Is the issue the total number of requests, or the fact that they are happening automatically, whether or not a specific user requests them?
@jefftk I agree that that would satisfy the contract, but it seems a bit rules lawyer-y to suggest that they can solve the problem by changing to a nearly identical action taken in response to user action - unless you think most instances never *display* the link previews that calculate.
From a practical point of view, the problems identified in this thread don't seem like they would be solved by fetching in response to user action: https://better.boston/@crschmidt/109412294646370820
On one hand, _some_ of those problems would be solved, because the requests would be spread over more time (many instances won't have anyone looking at the new post within 60s). TBF, that can be done manually too.
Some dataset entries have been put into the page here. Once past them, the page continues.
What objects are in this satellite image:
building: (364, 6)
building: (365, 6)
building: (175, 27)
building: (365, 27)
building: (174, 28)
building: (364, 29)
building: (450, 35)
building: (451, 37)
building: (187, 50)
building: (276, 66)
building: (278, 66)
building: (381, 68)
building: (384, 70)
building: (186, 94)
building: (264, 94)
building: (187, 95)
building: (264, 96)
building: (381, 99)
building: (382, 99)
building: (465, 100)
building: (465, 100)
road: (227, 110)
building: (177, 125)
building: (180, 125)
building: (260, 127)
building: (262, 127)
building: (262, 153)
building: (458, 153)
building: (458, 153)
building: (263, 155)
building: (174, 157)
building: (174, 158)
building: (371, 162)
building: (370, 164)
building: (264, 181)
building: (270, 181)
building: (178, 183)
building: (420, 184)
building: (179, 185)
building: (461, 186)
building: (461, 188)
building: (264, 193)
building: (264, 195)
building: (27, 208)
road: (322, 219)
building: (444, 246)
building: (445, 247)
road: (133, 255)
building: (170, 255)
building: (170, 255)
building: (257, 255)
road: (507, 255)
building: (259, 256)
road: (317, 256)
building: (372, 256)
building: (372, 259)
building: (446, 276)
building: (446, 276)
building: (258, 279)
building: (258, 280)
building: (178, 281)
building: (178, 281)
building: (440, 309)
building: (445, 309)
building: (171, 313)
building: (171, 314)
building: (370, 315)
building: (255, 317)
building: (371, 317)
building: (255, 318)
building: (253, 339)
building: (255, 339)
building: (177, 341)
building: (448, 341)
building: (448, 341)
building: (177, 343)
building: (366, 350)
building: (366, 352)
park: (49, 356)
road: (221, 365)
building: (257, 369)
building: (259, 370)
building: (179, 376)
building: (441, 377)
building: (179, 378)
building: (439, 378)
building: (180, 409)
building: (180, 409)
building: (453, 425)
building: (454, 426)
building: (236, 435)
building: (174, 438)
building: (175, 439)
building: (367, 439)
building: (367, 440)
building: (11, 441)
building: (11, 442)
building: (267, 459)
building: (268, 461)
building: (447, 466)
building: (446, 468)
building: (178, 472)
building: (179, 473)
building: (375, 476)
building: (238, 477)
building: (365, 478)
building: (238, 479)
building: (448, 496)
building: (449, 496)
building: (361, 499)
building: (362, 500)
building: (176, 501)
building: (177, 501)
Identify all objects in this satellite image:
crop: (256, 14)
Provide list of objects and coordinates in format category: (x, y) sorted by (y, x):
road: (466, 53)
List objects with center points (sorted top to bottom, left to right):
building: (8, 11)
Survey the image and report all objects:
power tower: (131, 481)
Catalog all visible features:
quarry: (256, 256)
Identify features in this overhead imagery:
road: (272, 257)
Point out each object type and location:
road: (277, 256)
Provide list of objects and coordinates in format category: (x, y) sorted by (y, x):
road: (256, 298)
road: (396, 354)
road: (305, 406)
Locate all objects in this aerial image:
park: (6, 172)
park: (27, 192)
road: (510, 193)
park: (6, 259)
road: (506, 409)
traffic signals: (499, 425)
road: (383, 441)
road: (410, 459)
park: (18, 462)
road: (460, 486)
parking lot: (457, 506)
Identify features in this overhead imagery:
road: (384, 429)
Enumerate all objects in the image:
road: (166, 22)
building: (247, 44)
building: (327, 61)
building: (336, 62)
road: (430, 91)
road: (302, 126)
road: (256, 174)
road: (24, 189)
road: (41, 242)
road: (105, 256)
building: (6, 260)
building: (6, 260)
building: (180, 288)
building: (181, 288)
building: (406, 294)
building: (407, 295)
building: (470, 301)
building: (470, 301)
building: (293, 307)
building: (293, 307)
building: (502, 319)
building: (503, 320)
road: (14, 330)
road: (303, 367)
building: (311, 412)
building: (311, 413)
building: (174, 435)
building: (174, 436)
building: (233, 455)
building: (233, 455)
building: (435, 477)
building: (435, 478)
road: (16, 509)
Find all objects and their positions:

Alas, this rules lawyery interpretation is already used for embedded images in e-mails: fetching them when the recipient is reading the email is considered perfectly fine and ~everyone does that (without any knowledge about any relationship or lack thereof between the owner of the site the image is on and the author of the email). An email with an embedded image sent to a mailing list is essentially equivalent to the situation here.
@jefftk I'm no expert but it seems like the practical problems would be minimized if they used opengraph tags to generate the previews, and were more efficient about how they do those fetches.
They should still respect robots.txt if performing automated actions, but with efficient preview generation I imagine people would mostly not care.